**Request:**
Scan the records that follow, and whenever a line has the word "size", copy it.

**Supplied entries:**
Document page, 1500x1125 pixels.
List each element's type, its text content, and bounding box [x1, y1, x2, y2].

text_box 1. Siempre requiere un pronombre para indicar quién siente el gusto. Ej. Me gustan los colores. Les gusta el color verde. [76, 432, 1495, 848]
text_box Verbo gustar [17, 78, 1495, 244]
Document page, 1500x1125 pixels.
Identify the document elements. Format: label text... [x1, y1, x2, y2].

...

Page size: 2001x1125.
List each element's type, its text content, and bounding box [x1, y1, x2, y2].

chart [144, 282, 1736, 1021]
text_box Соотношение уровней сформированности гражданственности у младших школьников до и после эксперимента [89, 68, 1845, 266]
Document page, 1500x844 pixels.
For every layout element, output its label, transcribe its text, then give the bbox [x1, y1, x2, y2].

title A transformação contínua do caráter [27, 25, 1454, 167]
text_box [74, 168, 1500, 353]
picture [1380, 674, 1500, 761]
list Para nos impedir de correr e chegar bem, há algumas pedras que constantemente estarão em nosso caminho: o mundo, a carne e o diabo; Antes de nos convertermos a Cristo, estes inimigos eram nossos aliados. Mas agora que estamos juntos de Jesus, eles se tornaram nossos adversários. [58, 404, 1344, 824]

--

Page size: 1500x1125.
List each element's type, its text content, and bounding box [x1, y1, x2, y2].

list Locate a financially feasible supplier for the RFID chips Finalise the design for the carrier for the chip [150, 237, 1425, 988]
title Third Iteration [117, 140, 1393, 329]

**Response to the exercise:**
Page size: 2001x1125.
Page size: 1500x1125.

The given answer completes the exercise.